I am using randomForest for classification of data and I am unable to understand:
1- How can we obtain the information (preferably in a dataframe of 3 columns) which tells us the real classification in testData
(e.g. in below example Species
column), prediction made by random forest, and the probability score of that prediction. For example just consider the below data set and 1 case where in testData
the Species (blinded information for random forest) was versicolor but it was predicted wrongly by classifier as virginica with a probability score of 0.67. I want this kind of information but don't know how can I obtain this
2- How can we get the confusion matrix for testData
and trainingData
which also gives us the class.error, like in the case when we print the model.
data(iris)
set.seed(111)
ind <- sample(2, nrow(iris), replace = TRUE, prob=c(0.8, 0.2))

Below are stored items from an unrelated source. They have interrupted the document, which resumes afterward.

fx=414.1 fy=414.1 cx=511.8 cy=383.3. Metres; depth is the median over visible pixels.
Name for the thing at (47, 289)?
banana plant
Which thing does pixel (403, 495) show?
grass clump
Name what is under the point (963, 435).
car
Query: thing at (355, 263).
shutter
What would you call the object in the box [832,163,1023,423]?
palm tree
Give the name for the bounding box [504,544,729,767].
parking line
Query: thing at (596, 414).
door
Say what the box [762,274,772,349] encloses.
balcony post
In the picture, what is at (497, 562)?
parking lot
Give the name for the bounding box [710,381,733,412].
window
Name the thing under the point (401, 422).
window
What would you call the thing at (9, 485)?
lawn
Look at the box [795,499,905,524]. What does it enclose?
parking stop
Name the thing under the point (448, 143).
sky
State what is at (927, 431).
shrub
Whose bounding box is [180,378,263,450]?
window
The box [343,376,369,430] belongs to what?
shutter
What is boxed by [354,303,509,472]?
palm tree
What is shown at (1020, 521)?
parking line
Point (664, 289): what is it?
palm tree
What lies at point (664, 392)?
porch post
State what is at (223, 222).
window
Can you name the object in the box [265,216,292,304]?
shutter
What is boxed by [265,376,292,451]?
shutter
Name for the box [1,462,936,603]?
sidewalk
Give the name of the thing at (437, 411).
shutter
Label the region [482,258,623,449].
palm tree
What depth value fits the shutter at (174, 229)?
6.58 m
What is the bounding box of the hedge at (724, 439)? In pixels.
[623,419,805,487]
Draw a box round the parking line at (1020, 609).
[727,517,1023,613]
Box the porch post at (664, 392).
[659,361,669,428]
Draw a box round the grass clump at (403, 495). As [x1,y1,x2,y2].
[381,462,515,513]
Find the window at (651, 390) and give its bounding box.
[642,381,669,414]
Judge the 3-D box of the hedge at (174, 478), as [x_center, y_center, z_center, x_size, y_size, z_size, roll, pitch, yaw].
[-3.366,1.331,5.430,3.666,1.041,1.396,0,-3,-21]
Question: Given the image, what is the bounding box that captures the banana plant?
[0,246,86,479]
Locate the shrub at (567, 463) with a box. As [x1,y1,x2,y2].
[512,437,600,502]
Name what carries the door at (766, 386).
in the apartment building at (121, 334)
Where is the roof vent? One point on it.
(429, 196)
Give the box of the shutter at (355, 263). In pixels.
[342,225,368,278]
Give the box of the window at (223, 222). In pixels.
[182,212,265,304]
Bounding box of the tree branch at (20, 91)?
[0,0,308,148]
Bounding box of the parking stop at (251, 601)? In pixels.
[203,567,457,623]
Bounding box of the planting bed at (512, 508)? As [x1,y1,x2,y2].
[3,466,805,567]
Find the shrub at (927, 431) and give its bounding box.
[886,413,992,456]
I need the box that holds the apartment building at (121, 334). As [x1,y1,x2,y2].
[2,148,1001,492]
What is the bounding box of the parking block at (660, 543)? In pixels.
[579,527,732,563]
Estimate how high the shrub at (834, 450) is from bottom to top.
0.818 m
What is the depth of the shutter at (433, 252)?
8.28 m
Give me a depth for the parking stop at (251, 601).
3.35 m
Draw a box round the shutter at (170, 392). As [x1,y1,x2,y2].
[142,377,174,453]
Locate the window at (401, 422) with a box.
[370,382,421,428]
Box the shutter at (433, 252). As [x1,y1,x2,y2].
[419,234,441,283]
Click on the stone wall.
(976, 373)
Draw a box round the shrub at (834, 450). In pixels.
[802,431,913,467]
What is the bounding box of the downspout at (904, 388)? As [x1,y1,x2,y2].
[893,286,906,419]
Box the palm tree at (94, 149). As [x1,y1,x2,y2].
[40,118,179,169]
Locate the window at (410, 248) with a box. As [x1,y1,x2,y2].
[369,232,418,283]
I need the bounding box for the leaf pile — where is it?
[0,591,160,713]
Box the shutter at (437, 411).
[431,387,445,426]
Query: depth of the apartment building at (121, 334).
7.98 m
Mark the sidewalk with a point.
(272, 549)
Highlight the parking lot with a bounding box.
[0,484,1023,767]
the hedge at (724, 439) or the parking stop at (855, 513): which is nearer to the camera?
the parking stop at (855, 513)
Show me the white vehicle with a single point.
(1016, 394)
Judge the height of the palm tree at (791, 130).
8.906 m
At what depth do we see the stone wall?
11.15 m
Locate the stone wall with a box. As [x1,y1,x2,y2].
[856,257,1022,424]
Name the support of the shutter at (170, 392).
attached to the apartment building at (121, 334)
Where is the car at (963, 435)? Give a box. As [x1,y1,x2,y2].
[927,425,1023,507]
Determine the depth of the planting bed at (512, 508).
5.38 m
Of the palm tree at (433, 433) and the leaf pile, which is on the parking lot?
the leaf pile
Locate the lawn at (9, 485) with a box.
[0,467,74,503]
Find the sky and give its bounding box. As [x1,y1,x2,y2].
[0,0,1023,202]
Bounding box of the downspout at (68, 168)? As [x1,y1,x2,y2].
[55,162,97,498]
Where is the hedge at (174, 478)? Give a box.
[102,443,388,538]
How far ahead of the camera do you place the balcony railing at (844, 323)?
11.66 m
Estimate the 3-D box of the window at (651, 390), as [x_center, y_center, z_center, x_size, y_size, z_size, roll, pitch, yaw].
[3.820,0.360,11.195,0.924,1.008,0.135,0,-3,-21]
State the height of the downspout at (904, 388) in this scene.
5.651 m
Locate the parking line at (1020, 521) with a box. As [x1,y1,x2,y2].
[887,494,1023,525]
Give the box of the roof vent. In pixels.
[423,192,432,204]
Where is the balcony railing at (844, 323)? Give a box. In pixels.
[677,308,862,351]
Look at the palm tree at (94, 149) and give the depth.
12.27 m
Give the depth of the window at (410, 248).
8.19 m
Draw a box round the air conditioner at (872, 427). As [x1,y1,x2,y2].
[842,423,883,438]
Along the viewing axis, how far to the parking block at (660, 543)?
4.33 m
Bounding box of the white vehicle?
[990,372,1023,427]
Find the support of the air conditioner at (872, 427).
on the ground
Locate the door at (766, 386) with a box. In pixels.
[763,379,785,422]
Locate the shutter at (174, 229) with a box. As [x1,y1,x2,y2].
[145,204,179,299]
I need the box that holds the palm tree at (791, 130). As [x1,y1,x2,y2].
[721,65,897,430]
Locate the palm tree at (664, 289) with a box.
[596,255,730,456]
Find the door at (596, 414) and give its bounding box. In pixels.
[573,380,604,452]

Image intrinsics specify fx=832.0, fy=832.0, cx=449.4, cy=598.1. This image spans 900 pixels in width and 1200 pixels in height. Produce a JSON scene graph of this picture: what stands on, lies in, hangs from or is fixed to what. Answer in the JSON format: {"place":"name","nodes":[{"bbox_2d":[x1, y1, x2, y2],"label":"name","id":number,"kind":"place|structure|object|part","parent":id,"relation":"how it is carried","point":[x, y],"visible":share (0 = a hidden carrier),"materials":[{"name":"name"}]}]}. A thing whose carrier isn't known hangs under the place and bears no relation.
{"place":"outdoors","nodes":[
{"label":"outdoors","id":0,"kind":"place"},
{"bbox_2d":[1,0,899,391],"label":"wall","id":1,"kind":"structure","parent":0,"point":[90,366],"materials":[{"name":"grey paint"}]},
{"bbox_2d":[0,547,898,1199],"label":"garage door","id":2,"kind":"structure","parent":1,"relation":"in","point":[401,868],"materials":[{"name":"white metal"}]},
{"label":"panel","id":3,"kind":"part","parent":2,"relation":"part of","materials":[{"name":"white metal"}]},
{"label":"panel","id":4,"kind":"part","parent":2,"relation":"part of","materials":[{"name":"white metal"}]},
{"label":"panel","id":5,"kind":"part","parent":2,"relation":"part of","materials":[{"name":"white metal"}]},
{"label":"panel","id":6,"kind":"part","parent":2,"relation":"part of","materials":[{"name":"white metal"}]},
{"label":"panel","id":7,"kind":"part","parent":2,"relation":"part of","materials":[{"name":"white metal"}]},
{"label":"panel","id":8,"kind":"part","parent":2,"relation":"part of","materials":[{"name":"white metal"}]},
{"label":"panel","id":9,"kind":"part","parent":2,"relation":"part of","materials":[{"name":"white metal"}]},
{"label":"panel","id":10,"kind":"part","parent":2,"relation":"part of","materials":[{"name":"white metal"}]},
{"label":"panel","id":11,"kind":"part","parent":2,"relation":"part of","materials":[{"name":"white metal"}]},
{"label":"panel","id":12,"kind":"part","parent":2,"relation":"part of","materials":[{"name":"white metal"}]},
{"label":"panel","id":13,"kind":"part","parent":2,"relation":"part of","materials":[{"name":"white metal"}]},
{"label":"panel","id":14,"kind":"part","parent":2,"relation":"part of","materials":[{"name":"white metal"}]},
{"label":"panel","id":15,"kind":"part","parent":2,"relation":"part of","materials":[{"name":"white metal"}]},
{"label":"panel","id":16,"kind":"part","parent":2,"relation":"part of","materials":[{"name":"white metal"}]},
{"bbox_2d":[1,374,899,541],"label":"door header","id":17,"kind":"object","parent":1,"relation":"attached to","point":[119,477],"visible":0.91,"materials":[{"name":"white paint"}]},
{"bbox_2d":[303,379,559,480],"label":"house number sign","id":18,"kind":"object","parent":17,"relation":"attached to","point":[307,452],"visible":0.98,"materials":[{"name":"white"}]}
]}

trainData <- iris[ind==1,]
testData <- iris[ind==2,]
#grow forest
iris.rf <- randomForest(Species ~ ., data=trainData)
print(iris.rf)
Call:
randomForest(formula = Species ~ ., data = trainData)

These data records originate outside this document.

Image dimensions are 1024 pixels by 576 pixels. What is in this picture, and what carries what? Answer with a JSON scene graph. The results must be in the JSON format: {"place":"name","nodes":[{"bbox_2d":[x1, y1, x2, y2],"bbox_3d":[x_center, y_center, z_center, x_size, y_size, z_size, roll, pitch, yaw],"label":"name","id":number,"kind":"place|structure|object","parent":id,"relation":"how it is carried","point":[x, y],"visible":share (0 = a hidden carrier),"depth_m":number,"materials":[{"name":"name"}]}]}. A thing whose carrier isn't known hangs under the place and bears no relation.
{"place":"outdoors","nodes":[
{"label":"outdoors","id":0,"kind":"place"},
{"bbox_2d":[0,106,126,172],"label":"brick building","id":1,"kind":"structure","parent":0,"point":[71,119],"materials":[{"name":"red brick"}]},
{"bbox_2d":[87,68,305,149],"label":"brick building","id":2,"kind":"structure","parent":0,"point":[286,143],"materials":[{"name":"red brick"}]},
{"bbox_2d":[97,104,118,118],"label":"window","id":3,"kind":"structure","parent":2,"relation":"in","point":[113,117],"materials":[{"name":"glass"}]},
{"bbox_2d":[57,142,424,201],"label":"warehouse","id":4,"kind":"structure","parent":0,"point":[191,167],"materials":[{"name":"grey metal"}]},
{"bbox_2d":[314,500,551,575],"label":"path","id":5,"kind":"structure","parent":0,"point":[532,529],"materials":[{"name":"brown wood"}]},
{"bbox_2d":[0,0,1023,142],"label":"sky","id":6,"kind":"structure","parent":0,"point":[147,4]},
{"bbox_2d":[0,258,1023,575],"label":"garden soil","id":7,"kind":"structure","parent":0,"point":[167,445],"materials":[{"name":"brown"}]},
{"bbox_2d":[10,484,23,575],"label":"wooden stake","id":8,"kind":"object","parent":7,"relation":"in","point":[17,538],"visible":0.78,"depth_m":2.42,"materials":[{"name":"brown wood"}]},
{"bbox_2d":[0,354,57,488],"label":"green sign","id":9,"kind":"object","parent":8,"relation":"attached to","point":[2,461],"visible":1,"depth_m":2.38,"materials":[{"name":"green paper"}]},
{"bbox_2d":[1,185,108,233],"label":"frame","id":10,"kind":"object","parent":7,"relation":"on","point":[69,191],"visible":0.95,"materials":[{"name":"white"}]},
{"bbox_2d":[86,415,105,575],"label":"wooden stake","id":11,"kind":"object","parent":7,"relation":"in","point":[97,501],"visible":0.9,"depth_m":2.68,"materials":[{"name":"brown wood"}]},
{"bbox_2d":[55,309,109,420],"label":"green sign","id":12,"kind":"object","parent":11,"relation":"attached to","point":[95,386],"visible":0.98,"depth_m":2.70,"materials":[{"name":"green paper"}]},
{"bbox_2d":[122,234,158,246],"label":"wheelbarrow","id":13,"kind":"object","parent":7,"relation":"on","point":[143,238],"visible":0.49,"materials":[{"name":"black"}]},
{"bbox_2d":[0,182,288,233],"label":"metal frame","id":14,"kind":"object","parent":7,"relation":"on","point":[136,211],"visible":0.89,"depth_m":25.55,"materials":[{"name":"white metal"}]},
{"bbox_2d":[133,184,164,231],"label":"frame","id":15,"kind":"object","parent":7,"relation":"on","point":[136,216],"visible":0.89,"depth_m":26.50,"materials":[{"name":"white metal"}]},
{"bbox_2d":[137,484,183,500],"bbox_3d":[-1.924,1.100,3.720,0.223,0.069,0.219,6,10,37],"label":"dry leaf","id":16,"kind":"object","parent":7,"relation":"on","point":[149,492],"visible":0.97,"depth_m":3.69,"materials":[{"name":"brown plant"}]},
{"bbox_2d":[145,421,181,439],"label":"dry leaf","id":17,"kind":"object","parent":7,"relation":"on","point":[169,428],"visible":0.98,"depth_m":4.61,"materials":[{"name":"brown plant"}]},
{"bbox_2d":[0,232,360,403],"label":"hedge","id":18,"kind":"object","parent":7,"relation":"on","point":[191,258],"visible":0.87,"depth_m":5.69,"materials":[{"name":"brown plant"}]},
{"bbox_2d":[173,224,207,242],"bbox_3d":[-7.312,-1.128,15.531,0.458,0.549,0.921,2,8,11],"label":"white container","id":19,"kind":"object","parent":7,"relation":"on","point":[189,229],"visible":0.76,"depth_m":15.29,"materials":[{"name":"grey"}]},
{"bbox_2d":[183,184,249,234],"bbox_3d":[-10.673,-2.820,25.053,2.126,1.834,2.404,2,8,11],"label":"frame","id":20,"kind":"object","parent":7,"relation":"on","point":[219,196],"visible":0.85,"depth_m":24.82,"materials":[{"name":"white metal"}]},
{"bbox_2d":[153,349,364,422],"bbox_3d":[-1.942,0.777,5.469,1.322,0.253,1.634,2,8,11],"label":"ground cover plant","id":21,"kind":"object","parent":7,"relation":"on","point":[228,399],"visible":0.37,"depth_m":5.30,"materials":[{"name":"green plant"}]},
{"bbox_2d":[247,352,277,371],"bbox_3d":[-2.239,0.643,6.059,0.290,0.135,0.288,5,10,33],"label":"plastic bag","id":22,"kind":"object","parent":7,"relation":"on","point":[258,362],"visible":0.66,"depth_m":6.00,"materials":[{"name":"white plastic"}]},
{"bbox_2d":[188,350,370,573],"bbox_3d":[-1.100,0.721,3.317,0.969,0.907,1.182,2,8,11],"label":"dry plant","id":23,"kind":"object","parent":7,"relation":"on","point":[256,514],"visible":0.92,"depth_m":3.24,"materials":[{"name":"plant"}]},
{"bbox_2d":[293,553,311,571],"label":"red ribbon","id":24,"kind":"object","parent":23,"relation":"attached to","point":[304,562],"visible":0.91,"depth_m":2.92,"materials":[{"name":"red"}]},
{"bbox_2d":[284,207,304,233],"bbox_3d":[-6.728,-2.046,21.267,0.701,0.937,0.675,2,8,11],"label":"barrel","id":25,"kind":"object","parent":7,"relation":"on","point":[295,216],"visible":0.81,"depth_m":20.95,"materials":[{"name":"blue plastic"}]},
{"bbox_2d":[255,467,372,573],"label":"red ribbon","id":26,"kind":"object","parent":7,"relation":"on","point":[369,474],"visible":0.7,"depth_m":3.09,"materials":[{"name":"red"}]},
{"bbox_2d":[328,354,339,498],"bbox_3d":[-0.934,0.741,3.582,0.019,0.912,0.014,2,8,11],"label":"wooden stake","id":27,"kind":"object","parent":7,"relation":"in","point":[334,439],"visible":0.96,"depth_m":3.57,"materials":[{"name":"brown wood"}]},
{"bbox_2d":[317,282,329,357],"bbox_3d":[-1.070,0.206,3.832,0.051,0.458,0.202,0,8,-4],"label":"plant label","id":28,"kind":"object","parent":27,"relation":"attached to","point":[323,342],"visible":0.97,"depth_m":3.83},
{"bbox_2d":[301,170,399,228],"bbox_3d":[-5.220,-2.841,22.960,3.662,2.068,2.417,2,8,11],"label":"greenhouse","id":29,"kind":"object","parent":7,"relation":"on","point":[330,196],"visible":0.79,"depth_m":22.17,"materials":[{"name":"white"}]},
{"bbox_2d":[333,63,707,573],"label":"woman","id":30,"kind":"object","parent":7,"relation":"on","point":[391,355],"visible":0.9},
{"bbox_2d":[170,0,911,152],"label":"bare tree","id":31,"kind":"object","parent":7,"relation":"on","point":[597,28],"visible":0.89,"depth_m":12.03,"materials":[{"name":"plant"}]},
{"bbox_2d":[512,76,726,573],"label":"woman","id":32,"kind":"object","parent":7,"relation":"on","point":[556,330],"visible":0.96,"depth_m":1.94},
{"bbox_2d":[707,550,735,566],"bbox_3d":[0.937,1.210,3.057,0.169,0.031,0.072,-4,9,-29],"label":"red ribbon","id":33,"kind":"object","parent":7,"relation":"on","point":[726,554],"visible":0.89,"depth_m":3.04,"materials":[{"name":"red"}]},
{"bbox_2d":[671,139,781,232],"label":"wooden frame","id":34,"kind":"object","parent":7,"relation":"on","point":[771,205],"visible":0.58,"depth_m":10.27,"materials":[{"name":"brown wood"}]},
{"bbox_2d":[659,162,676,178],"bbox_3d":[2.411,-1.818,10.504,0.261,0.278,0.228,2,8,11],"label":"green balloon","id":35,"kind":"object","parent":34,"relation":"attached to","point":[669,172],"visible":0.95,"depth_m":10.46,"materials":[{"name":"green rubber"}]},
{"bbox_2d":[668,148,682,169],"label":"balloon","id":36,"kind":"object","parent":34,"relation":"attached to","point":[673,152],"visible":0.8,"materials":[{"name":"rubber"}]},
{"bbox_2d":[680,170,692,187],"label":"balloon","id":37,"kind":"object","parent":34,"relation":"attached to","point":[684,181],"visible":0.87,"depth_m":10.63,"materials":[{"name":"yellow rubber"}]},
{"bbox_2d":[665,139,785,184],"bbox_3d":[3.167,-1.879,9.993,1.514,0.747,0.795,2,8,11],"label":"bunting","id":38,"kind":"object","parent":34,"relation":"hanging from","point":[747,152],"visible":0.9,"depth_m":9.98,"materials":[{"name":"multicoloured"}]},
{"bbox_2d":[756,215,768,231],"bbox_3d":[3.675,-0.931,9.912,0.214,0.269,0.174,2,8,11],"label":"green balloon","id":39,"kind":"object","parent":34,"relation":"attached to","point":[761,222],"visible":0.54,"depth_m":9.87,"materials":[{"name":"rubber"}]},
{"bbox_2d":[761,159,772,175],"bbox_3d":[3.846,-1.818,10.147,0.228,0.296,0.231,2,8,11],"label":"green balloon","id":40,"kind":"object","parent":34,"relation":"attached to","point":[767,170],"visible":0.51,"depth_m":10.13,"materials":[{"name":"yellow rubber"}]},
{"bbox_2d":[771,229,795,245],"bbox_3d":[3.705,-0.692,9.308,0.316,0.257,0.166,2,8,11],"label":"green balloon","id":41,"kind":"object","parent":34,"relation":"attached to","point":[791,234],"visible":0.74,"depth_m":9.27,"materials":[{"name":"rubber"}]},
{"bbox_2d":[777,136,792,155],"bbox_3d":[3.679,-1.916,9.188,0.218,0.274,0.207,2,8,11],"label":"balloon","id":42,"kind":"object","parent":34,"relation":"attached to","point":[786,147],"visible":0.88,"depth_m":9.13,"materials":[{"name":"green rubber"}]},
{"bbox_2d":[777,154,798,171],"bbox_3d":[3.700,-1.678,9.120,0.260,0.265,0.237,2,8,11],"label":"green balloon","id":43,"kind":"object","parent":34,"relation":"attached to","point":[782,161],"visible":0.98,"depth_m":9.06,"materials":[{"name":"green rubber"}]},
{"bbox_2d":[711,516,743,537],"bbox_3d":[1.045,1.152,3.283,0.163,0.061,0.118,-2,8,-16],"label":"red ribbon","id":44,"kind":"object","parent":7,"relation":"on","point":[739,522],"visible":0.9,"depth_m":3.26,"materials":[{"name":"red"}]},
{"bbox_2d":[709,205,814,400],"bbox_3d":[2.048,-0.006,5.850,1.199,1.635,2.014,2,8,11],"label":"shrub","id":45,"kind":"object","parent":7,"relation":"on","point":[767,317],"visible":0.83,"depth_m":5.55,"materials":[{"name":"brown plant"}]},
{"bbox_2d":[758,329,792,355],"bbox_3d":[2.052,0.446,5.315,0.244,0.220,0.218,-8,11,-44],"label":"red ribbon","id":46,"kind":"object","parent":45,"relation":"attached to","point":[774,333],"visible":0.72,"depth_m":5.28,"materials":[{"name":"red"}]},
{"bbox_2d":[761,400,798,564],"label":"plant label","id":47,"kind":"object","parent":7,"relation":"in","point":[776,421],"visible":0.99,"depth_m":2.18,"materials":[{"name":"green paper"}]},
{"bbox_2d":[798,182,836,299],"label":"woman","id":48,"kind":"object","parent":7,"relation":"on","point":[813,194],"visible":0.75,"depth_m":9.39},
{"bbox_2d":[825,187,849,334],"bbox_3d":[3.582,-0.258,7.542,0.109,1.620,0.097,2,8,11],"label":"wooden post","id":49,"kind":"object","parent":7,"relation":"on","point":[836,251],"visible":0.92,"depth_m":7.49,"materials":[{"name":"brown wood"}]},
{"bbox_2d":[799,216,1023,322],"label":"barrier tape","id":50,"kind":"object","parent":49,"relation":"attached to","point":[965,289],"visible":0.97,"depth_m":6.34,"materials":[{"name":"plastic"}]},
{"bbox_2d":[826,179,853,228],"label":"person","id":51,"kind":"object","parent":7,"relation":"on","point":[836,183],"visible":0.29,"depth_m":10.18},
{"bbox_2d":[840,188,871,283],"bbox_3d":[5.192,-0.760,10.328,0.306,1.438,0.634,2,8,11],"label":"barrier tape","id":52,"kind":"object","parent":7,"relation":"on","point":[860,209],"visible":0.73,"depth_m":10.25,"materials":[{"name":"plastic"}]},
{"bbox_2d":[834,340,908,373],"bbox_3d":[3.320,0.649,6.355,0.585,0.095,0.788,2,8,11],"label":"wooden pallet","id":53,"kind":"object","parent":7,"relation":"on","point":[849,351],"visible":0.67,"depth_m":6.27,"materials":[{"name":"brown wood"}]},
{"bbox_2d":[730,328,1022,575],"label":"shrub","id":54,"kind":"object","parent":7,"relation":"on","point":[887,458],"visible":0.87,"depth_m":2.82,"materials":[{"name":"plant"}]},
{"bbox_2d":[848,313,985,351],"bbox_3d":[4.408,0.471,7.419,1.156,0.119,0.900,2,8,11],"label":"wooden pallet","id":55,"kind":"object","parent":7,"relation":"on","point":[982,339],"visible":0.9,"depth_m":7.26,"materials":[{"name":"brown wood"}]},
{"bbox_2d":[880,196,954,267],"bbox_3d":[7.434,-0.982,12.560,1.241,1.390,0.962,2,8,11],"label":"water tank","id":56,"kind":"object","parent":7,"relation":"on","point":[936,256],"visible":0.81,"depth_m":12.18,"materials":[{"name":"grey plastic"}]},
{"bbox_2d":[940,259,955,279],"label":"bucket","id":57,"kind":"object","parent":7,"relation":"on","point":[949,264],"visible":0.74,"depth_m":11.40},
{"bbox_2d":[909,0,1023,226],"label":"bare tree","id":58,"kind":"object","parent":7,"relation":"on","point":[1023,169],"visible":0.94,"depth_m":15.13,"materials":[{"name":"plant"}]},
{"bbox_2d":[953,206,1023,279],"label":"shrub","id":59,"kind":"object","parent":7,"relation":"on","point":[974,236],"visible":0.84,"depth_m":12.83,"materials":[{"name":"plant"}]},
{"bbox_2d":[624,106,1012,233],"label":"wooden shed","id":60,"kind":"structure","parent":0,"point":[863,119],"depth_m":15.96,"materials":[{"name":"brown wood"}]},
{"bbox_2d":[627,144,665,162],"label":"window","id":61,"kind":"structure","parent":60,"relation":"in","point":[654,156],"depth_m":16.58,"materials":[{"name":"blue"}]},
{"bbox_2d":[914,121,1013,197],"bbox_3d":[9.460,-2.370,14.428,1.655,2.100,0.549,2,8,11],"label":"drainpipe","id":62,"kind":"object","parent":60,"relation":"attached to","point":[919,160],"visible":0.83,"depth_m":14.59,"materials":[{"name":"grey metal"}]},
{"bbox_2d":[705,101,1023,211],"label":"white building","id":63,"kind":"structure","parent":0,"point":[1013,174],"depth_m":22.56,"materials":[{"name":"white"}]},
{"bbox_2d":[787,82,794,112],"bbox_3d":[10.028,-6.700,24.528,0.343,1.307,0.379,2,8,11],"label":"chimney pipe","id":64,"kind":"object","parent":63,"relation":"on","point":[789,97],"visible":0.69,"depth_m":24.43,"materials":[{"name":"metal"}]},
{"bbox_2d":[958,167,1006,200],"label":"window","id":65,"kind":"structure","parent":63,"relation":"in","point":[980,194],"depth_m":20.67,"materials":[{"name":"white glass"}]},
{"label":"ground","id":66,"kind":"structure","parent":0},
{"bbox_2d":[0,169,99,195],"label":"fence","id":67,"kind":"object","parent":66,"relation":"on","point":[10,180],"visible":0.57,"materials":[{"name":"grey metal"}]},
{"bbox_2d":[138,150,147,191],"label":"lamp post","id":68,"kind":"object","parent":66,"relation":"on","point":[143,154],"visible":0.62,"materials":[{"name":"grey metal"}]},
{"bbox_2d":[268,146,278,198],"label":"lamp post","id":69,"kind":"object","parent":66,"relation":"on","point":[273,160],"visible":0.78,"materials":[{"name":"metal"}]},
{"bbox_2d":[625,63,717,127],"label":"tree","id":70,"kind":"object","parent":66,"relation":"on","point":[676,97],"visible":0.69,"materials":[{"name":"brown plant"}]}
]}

Type of random forest: classification
Number of trees: 500
No. of variables tried at each split: 2
OOB estimate of error rate: 3.33%
Confusion matrix:
setosa versicolor virginica class.error
setosa 45 0 0 0.00000000
versicolor 0 39 1 0.02500000
virginica 0 3 32 0.08571429
**#predict using the training again...**
iris.pred <- predict(iris.rf, trainData)
table(observed = trainData$Species, predicted = iris.pred)
predicted
observed setosa versicolor virginica
setosa 45 0 0
versicolor 0 40 0
virginica 0 0 35
**#Testing on testData**
irisPred<-predict(iris.rf, newdata = testData)
table(irisPred, testData$Species)
irisPred setosa versicolor virginica
setosa 5 0 0
versicolor 0 8 1
virginica 0 2 14